> [Try it]: Omit the pictures, and output the rest of the entries exactly as written.

> [The records]:
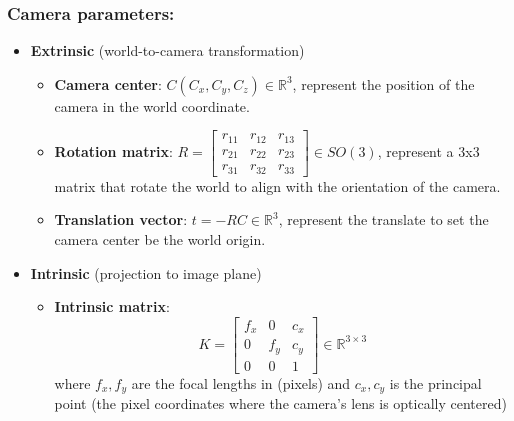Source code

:\documentclass[12pt]{article}
\begin{document}
\subsubsection*{Camera parameters:}
\begin{itemize}
    \item \textbf{Extrinsic} (world-to-camera transformation)
        \begin{itemize}
            \item \textbf{Camera center}: $C(C_x, C_y, C_z) \in \mathbb{R}^3$, represent the position of the camera in the world coordinate.
            \item \textbf{Rotation matrix}: $R = 
                \begin{bmatrix}
                    r_{11} & r_{12} & r_{13} \\
                    r_{21} & r_{22} & r_{23} \\
                    r_{31} & r_{32} & r_{33}
                \end{bmatrix}
                \in SO(3)$, represent a 3x3 matrix that rotate the world to align with the orientation of the camera.
            \item \textbf{Translation vector}: $t = -RC \in \mathbb{R}^3$, represent the translate to set the camera center be the world origin.
        \end{itemize}
    \item \textbf{Intrinsic} (projection to image plane)
        \begin{itemize}
            \item \textbf{Intrinsic matrix}: 
                \[
                    K = \begin{bmatrix}
                    f_x & 0 & c_x \\
                    0 & f_y & c_y \\ 
                    0 & 0 & 1
                    \end{bmatrix} \in \mathbb{R}^{3 \times 3}
                \]
            where \(f_x, f_y\) are the focal lengths in (pixels) and \(c_x, c_y\) is the principal point (the pixel coordinates where the camera's lens is optically centered)
        \end{itemize}
\end{itemize}
\end{document}
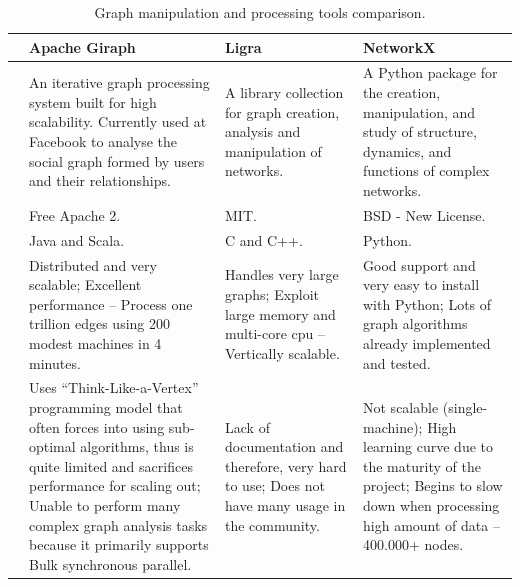 \begin{table}[H]
    \caption{Graph manipulation and processing tools comparison.}
    \label{table:graph_manipulation_and_processing_tools_comparison}
    \centering
    \begin{tabularx}{\linewidth} {
            >{\hsize=0.1\hsize}X|
            >{\hsize=1.0\hsize}X|
            >{\hsize=1.0\hsize}X|
            >{\hsize=1.0\hsize}X|}
        \cline{2-4}

        & Apache Giraph \cite{apache_giraph}
        & Ligra \cite{ligra_graph_processing_framework}
        & NetworkX \cite{networkx} \\ \hline \hline
         \multicolumn{1}{|l|}{\textbf{Description}}
         & An iterative graph processing system built for high scalability. Currently used at Facebook to analyse the social graph formed by users and their relationships.
         & A library collection for graph creation, analysis and manipulation of networks.
         & A Python package for the creation, manipulation, and study of structure, dynamics, and functions of complex networks. \\ \hline
         \multicolumn{1}{|l|}{\textbf{Licence}~\cite{Morin2012}}
         & Free Apache 2.
         & MIT.
         & BSD - New License. \\ \hline
        \multicolumn{1}{|l|}{\textbf{Supported languages}}
         & Java and Scala.
         & C and C++.
         & Python. \\ \hline
         \multicolumn{1}{|l|}{\textbf{Pros}}
         & Distributed and very scalable; \newline
        Excellent performance -- Process one trillion edges using 200 modest machines in 4 minutes.
         & Handles very large graphs; \newline
        Exploit large memory and multi-core \gls{cpu} -- Vertically scalable.
         & Good support and very easy to install with Python; \newline
        Lots of graph algorithms already implemented and tested. \newline \\ \hline
        \multicolumn{1}{|l|}{\textbf{Cons}}
        & Uses ``Think-Like-a-Vertex'' programming model that often forces into using sub-optimal algorithms, thus is quite limited and sacrifices performance for scaling out; \newline
        Unable to perform many complex graph analysis tasks because it primarily supports Bulk synchronous parallel.
         & Lack of documentation and therefore, very hard to use; \newline
        Does not have many usage in the community.
         & Not scalable (single-machine); \newline
        High learning curve due to the maturity of the project; \newline
        Begins to slow down when processing high amount of data -- 400.000+ nodes. \\ \hline
    \end{tabularx}
\end{table}

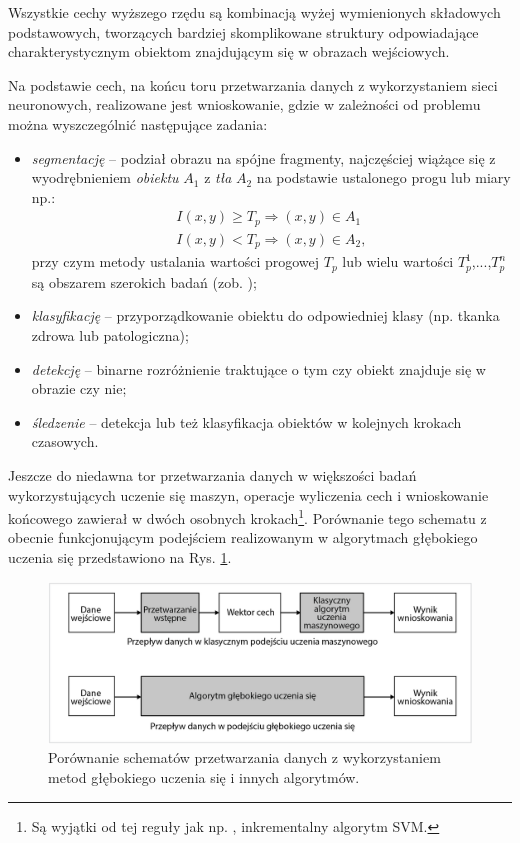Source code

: Wszystkie cechy wyższego rzędu są kombinacją wyżej wymienionych składowych podstawowych, tworzących bardziej skomplikowane struktury odpowiadające charakterystycznym obiektom znajdującym się w obrazach wejściowych. 

Na podstawie cech, na końcu toru przetwarzania danych z wykorzystaniem sieci neuronowych, realizowane jest wnioskowanie, gdzie w zależności od problemu można wyszczególnić następujące zadania:
\begin{itemize}[noitemsep,nolistsep]
	\item \textit{segmentację} -- podział obrazu na spójne fragmenty, najczęściej wiążące się z wyodrębnieniem \textit{obiektu} $A_1$ z \textit{tła} $A_2$ na podstawie ustalonego progu lub miary np.:
	\begin{equation*}
	\begin{aligned}
	I(x,y) \geq T_p \Rightarrow (x,y) \in A_1 \\
	I(x,y) < T_p \Rightarrow (x,y) \in A_2,
	\end{aligned}
	\end{equation*} 
	przy czym metody ustalania wartości progowej $T_p$ lub wielu wartości {$T_p^1$,...,$T_p^n$} są obszarem szerokich badań (zob. \cite{DBLP:journals/corr/abs-1005-4020});
	\item \textit{klasyfikację} -- przyporządkowanie obiektu do odpowiedniej klasy (np. tkanka zdrowa lub patologiczna);
	\item \textit{detekcję} -- binarne rozróżnienie traktujące o tym czy obiekt znajduje się w obrazie czy nie;
	\item \textit{śledzenie} -- detekcja lub też klasyfikacja obiektów w kolejnych krokach czasowych.
\end{itemize} 

Jeszcze do niedawna tor przetwarzania danych w większości badań wykorzystujących uczenie się maszyn, operacje wyliczenia cech i wnioskowanie końcowego zawierał w dwóch osobnych krokach\footnote{Są wyjątki od tej reguły jak np. \cite{10.1007/978-3-319-58667-0_7}, inkrementalny algorytm SVM.}. Porównanie tego schematu z obecnie funkcjonującym podejściem realizowanym w algorytmach głębokiego uczenia się przedstawiono na Rys. \ref{DLworkflow}.
\begin{figure}[h!]
	\centering
	\includegraphics[width=1\textwidth]{figures/DLworkflow.png}
	\caption{Porównanie schematów przetwarzania danych z wykorzystaniem metod głębokiego uczenia się i innych algorytmów.}
	\label{DLworkflow}
\end{figure}


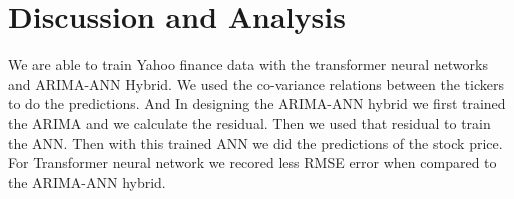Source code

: \chapter{Discussion and Analysis}
\label{ch:evaluation}

We are able to train Yahoo finance data with the transformer neural networks and ARIMA-ANN Hybrid. We used the co-variance relations between the tickers to do the predictions. And In designing the ARIMA-ANN hybrid we first trained the ARIMA and we calculate the residual. Then we used that residual to train the ANN. Then with this trained  ANN we did the predictions of the stock price. For Transformer neural network we recored less RMSE error when compared to the ARIMA-ANN hybrid.
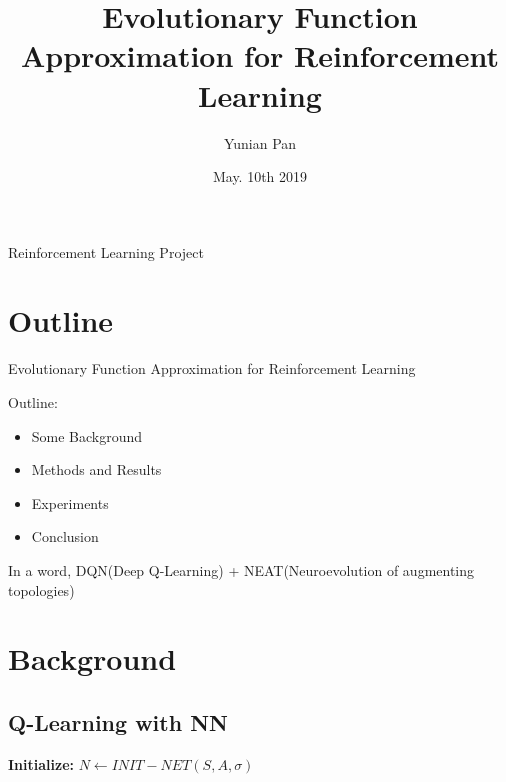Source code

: \documentclass{beamer}
\title[Evolutionary Function Approximation for Reinforcement Learning]{Evolutionary Function Approximation for Reinforcement Learning}
\author{Yunian Pan}
\institute{ECE department}
\date{May. 10th 2019}
\begin{document}
\begin{frame}{Reinforcement Learning Project}
  \titlepage
\end{frame}


\section{Outline}

\begin{frame}{Evolutionary Function Approximation for Reinforcement Learning}
\begin{block}{Outline:}
\begin{itemize}
  \item Some Background
  \item Methods and Results
  \item Experiments
  \item Conclusion
\end{itemize}
\end{block}
\vskip 1cm

\begin{block}{}
  In a word, DQN(Deep Q-Learning) + NEAT(Neuroevolution of augmenting topologies)
 \end{block}

\end{frame}

\section{Background}

\subsection{Q-Learning with NN}
\begin{frame}{}
  \footnotesize
  \begin{algorithm}[H]
    \scriptsize
    \caption{Q-Learning}
    \textbf{Initialize:} $N \leftarrow INIT-NET(S,A,\sigma)$ \;    
    \end{algorithm}

  
\end{frame}
\end{document}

> [Answer for this exercise]:
Source code

:\documentclass[12pt]{article}
\begin{document}
\subsubsection*{Camera parameters:}
\begin{itemize}
    \item \textbf{Extrinsic} (world-to-camera transformation)
        \begin{itemize}
            \item \textbf{Camera center}: $C(C_x, C_y, C_z) \in \mathbb{R}^3$, represent the position of the camera in the world coordinate.
            \item \textbf{Rotation matrix}: $R = 
                \begin{bmatrix}
                    r_{11} & r_{12} & r_{13} \\
                    r_{21} & r_{22} & r_{23} \\
                    r_{31} & r_{32} & r_{33}
                \end{bmatrix}
                \in SO(3)$, represent a 3x3 matrix that rotate the world to align with the orientation of the camera.
            \item \textbf{Translation vector}: $t = -RC \in \mathbb{R}^3$, represent the translate to set the camera center be the world origin.
        \end{itemize}
    \item \textbf{Intrinsic} (projection to image plane)
        \begin{itemize}
            \item \textbf{Intrinsic matrix}: 
                \[
                    K = \begin{bmatrix}
                    f_x & 0 & c_x \\
                    0 & f_y & c_y \\ 
                    0 & 0 & 1
                    \end{bmatrix} \in \mathbb{R}^{3 \times 3}
                \]
            where \(f_x, f_y\) are the focal lengths in (pixels) and \(c_x, c_y\) is the principal point (the pixel coordinates where the camera's lens is optically centered)
        \end{itemize}
\end{itemize}
\end{document}
 \begin{table}[H]
    \caption{Graph manipulation and processing tools comparison.}
    \label{table:graph_manipulation_and_processing_tools_comparison}
    \centering
    \begin{tabularx}{\linewidth} {
            >{\hsize=0.1\hsize}X|
            >{\hsize=1.0\hsize}X|
            >{\hsize=1.0\hsize}X|
            >{\hsize=1.0\hsize}X|}
        \cline{2-4}

        & Apache Giraph \cite{apache_giraph}
        & Ligra \cite{ligra_graph_processing_framework}
        & NetworkX \cite{networkx} \\ \hline \hline
         \multicolumn{1}{|l|}{\textbf{Description}}
         & An iterative graph processing system built for high scalability. Currently used at Facebook to analyse the social graph formed by users and their relationships.
         & A library collection for graph creation, analysis and manipulation of networks.
         & A Python package for the creation, manipulation, and study of structure, dynamics, and functions of complex networks. \\ \hline
         \multicolumn{1}{|l|}{\textbf{Licence}~\cite{Morin2012}}
         & Free Apache 2.
         & MIT.
         & BSD - New License. \\ \hline
        \multicolumn{1}{|l|}{\textbf{Supported languages}}
         & Java and Scala.
         & C and C++.
         & Python. \\ \hline
         \multicolumn{1}{|l|}{\textbf{Pros}}
         & Distributed and very scalable; \newline
        Excellent performance -- Process one trillion edges using 200 modest machines in 4 minutes.
         & Handles very large graphs; \newline
        Exploit large memory and multi-core \gls{cpu} -- Vertically scalable.
         & Good support and very easy to install with Python; \newline
        Lots of graph algorithms already implemented and tested. \newline \\ \hline
        \multicolumn{1}{|l|}{\textbf{Cons}}
        & Uses ``Think-Like-a-Vertex'' programming model that often forces into using sub-optimal algorithms, thus is quite limited and sacrifices performance for scaling out; \newline
        Unable to perform many complex graph analysis tasks because it primarily supports Bulk synchronous parallel.
         & Lack of documentation and therefore, very hard to use; \newline
        Does not have many usage in the community.
         & Not scalable (single-machine); \newline
        High learning curve due to the maturity of the project; \newline
        Begins to slow down when processing high amount of data -- 400.000+ nodes. \\ \hline
    \end{tabularx}
\end{table}

Source code

: Wszystkie cechy wyższego rzędu są kombinacją wyżej wymienionych składowych podstawowych, tworzących bardziej skomplikowane struktury odpowiadające charakterystycznym obiektom znajdującym się w obrazach wejściowych. 

Na podstawie cech, na końcu toru przetwarzania danych z wykorzystaniem sieci neuronowych, realizowane jest wnioskowanie, gdzie w zależności od problemu można wyszczególnić następujące zadania:
\begin{itemize}[noitemsep,nolistsep]
	\item \textit{segmentację} -- podział obrazu na spójne fragmenty, najczęściej wiążące się z wyodrębnieniem \textit{obiektu} $A_1$ z \textit{tła} $A_2$ na podstawie ustalonego progu lub miary np.:
	\begin{equation*}
	\begin{aligned}
	I(x,y) \geq T_p \Rightarrow (x,y) \in A_1 \\
	I(x,y) < T_p \Rightarrow (x,y) \in A_2,
	\end{aligned}
	\end{equation*} 
	przy czym metody ustalania wartości progowej $T_p$ lub wielu wartości {$T_p^1$,...,$T_p^n$} są obszarem szerokich badań (zob. \cite{DBLP:journals/corr/abs-1005-4020});
	\item \textit{klasyfikację} -- przyporządkowanie obiektu do odpowiedniej klasy (np. tkanka zdrowa lub patologiczna);
	\item \textit{detekcję} -- binarne rozróżnienie traktujące o tym czy obiekt znajduje się w obrazie czy nie;
	\item \textit{śledzenie} -- detekcja lub też klasyfikacja obiektów w kolejnych krokach czasowych.
\end{itemize} 

Jeszcze do niedawna tor przetwarzania danych w większości badań wykorzystujących uczenie się maszyn, operacje wyliczenia cech i wnioskowanie końcowego zawierał w dwóch osobnych krokach\footnote{Są wyjątki od tej reguły jak np. \cite{10.1007/978-3-319-58667-0_7}, inkrementalny algorytm SVM.}. Porównanie tego schematu z obecnie funkcjonującym podejściem realizowanym w algorytmach głębokiego uczenia się przedstawiono na Rys. \ref{DLworkflow}.
\begin{figure}[h!]
	\centering
	\includegraphics[width=1\textwidth]{figures/DLworkflow.png}
	\caption{Porównanie schematów przetwarzania danych z wykorzystaniem metod głębokiego uczenia się i innych algorytmów.}
	\label{DLworkflow}
\end{figure}


Source code

: \chapter{Discussion and Analysis}
\label{ch:evaluation}

We are able to train Yahoo finance data with the transformer neural networks and ARIMA-ANN Hybrid. We used the co-variance relations between the tickers to do the predictions. And In designing the ARIMA-ANN hybrid we first trained the ARIMA and we calculate the residual. Then we used that residual to train the ANN. Then with this trained  ANN we did the predictions of the stock price. For Transformer neural network we recored less RMSE error when compared to the ARIMA-ANN hybrid.
Source code

: \documentclass{beamer}
\title[Evolutionary Function Approximation for Reinforcement Learning]{Evolutionary Function Approximation for Reinforcement Learning}
\author{Yunian Pan}
\institute{ECE department}
\date{May. 10th 2019}
\begin{document}
\begin{frame}{Reinforcement Learning Project}
  \titlepage
\end{frame}


\section{Outline}

\begin{frame}{Evolutionary Function Approximation for Reinforcement Learning}
\begin{block}{Outline:}
\begin{itemize}
  \item Some Background
  \item Methods and Results
  \item Experiments
  \item Conclusion
\end{itemize}
\end{block}
\vskip 1cm

\begin{block}{}
  In a word, DQN(Deep Q-Learning) + NEAT(Neuroevolution of augmenting topologies)
 \end{block}

\end{frame}

\section{Background}

\subsection{Q-Learning with NN}
\begin{frame}{}
  \footnotesize
  \begin{algorithm}[H]
    \scriptsize
    \caption{Q-Learning}
    \textbf{Initialize:} $N \leftarrow INIT-NET(S,A,\sigma)$ \;    
    \end{algorithm}

  
\end{frame}
\end{document}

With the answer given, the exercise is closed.